Please set down the records exactly, keeping every line.

_Revision tracking records_:
━━━━━━━━━━━━━━━━━━━━

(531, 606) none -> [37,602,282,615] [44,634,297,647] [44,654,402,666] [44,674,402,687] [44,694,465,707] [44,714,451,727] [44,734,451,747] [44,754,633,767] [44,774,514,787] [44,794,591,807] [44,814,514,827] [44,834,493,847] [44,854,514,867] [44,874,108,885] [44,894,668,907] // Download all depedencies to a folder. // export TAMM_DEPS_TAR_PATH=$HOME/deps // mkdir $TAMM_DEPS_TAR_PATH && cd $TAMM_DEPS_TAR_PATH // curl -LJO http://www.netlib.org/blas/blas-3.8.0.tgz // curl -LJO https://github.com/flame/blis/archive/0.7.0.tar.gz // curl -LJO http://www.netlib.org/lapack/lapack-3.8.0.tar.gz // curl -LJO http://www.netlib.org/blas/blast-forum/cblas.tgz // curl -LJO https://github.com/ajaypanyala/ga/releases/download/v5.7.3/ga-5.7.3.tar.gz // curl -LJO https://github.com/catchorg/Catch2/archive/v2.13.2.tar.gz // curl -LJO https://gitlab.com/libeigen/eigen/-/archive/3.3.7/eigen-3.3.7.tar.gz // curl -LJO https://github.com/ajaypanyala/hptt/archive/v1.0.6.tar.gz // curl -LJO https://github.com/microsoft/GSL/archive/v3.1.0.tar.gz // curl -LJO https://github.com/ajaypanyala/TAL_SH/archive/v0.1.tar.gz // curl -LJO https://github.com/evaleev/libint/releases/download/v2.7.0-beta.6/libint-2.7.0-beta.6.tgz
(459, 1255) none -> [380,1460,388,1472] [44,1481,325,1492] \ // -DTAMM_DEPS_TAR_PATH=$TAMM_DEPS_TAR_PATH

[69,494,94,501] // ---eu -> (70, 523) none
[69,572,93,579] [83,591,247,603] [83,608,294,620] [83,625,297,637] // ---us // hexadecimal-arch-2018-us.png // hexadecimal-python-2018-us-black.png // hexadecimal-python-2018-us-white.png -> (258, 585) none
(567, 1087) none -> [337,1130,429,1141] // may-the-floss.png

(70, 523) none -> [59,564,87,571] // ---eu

━━━━━━━━━━━━━━━━━━━━

_Response to this task_:
(531, 606) none -> [37,602,282,615] [44,634,297,647] [44,654,402,666] [44,674,402,687] [44,694,465,707] [44,714,451,727] [44,734,451,747] [44,754,633,767] [44,774,514,787] [44,794,591,807] [44,814,514,827] [44,834,493,847] [44,854,514,867] [44,874,108,885] [44,894,668,907] // Download all depedencies to a folder. // export TAMM_DEPS_TAR_PATH=$HOME/deps // mkdir $TAMM_DEPS_TAR_PATH && cd $TAMM_DEPS_TAR_PATH // curl -LJO http://www.netlib.org/blas/blas-3.8.0.tgz // curl -LJO https://github.com/flame/blis/archive/0.7.0.tar.gz // curl -LJO http://www.netlib.org/lapack/lapack-3.8.0.tar.gz // curl -LJO http://www.netlib.org/blas/blast-forum/cblas.tgz // curl -LJO https://github.com/ajaypanyala/ga/releases/download/v5.7.3/ga-5.7.3.tar.gz // curl -LJO https://github.com/catchorg/Catch2/archive/v2.13.2.tar.gz // curl -LJO https://gitlab.com/libeigen/eigen/-/archive/3.3.7/eigen-3.3.7.tar.gz // curl -LJO https://github.com/ajaypanyala/hptt/archive/v1.0.6.tar.gz // curl -LJO https://github.com/microsoft/GSL/archive/v3.1.0.tar.gz // curl -LJO https://github.com/ajaypanyala/TAL_SH/archive/v0.1.tar.gz // curl -LJO https://github.com/evaleev/libint/releases/download/v2.7.0-beta.6/libint-2.7.0-beta.6.tgz
(459, 1255) none -> [380,1460,388,1472] [44,1481,325,1492] \ // -DTAMM_DEPS_TAR_PATH=$TAMM_DEPS_TAR_PATH

[69,494,94,501] // ---eu -> (70, 523) none
[69,572,93,579] [83,591,247,603] [83,608,294,620] [83,625,297,637] // ---us // hexadecimal-arch-2018-us.png // hexadecimal-python-2018-us-black.png // hexadecimal-python-2018-us-white.png -> (258, 585) none
(567, 1087) none -> [337,1130,429,1141] // may-the-floss.png

(70, 523) none -> [59,564,87,571] // ---eu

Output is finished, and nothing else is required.